- Infielder / Manager
- Born: April 9, 1872 Hartford, Connecticut, U.S.
- Died: January 21, 1900 (aged 27) Bridgeport, Connecticut, U.S.
- Batted: UnknownThrew: Unknown

MLB debut
- April 17, 1896, for the Washington Senators

Last MLB appearance
- June 15, 1897, for the Louisville Colonels

MLB statistics
- Batting average: .236
- Home runs: 3
- Runs batted in: 90
- Stats at Baseball Reference

Teams
- As player Washington Senators (1896); Louisville Colonels (1896–1897); As manager Louisville Colonels (1897);

= Jim Rogers (baseball) =

American baseball player and manager (1872–1900)

James F. Rogers (April 9, 1872 – January 21, 1900) was an American Major League Baseball player and manager born in Hartford, Connecticut. He was an infielder for two different Major League Baseball teams, the Washington Senators and the 1896 - Louisville Colonels.

==Career==
Jim began his major league career with the 1896 Washington Senators of the National League, and split time between second base and third, hitting .279, driving in 30 runs, in 38 games played. On July 3 of that year, the Senators traded him, along with Jack Crooks and $1000 to the Louisville Colonels, also of the National League, for John O'Brien.

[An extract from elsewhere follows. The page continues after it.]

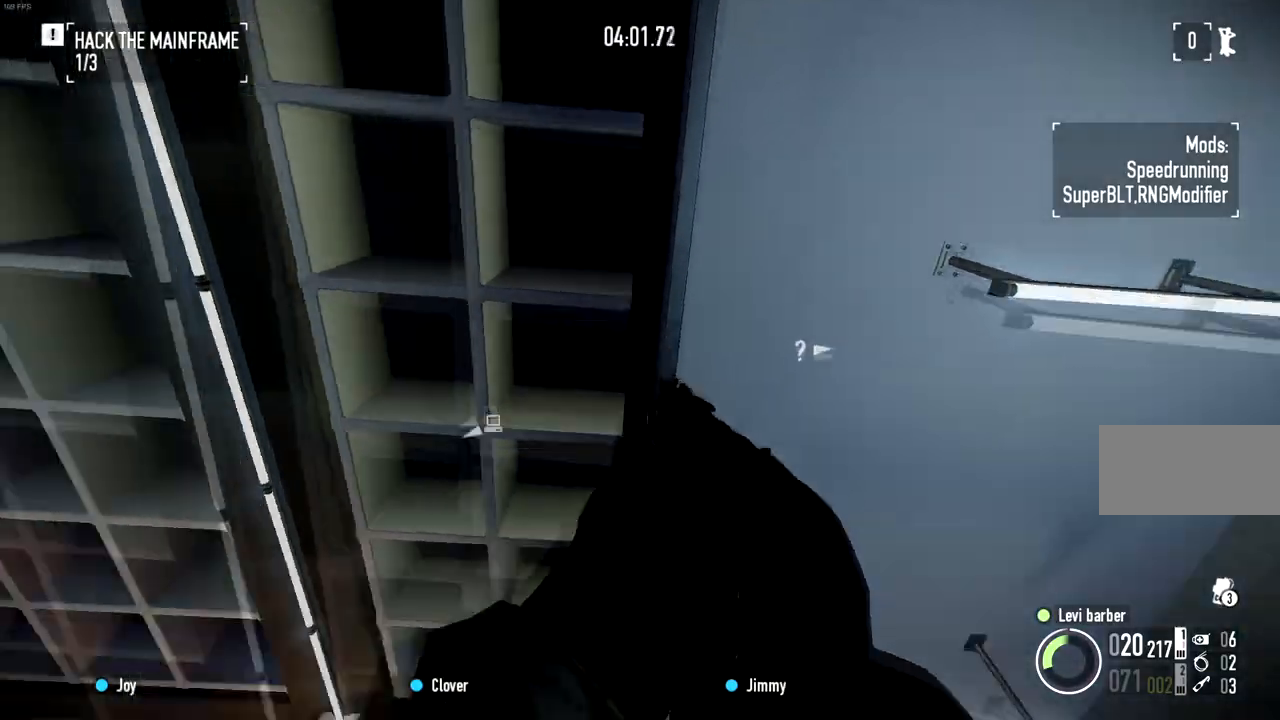
{"keys": [], "mouse": [], "events": []}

He hit .259 for Louisville that season, splitting his playing time at first base and second base. The following season, his last in the Majors, he began the season as player-manager, but was released on June 16, after 44 games and a 17–24 record. He signed the following day with the Pittsburgh Pirates, but did not play.

==Post-career==
Rogers died at the age of 27 in Bridgeport, Connecticut, and is interred at St. Michael's Cemetery in nearby Stratford. The cause of death was never released to the public. It was reported in the Jan 6, 1900, issue of The Sporting Life that Rogers death was caused by a brain injury sustained from being hit by a pitched ball earlier in his career.